Based on security best practices for passwords, the credential is a confidential pin for authenticating system users, but there are instances where users share a common password for resources. Credentials sharing necessitates the passing of sensitive private information between individuals, thus creating a litter of sensitive data across email boxes and other forms of communication. To mitigate security vulnerabilities resulting from the transmission of passwords from one person to another, information security experts recommend using password management applications. On the contrary, there have been researched studies revealing vulnerabilities in password management applications. The main objective of the research was to develop a process model for password sharing using asymmetric cryptography.

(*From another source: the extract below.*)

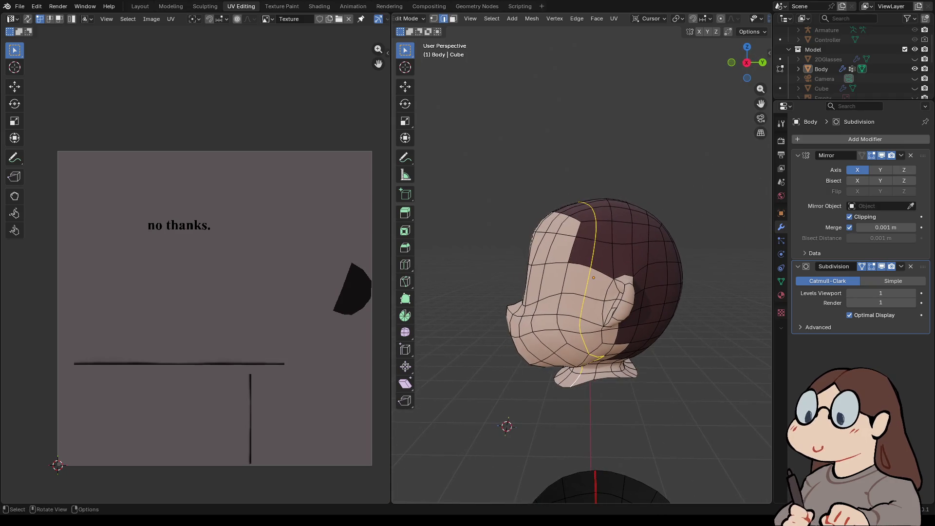
- Mark seams on two edge loops running over the back of the head behind the ear
left_click(602, 335)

In addition, part of the objectives was to build and test a prototype that facilitates the secure sharing of passwords over the internet using the redefined process model. The research was an exploratory study consisting of two phases. The first phase involved the design and implementation of a system prototype. The prototype was used for managing shared credentials, whereby passwords were stored in an encrypted database. A pair of public and private keys were used to encrypt and decrypt the data during transmission and owner's access for usage. The second phase of the study included a focus group discussion, which was used to evaluate the developed prototype. The result of the study was a prototype of a system that facilitated the secure sharing and storage of passwords over the internet using asymmetric cryptography. The prototype was also used to model how the vulnerabilities exhibited in the current password management applications can be avoided.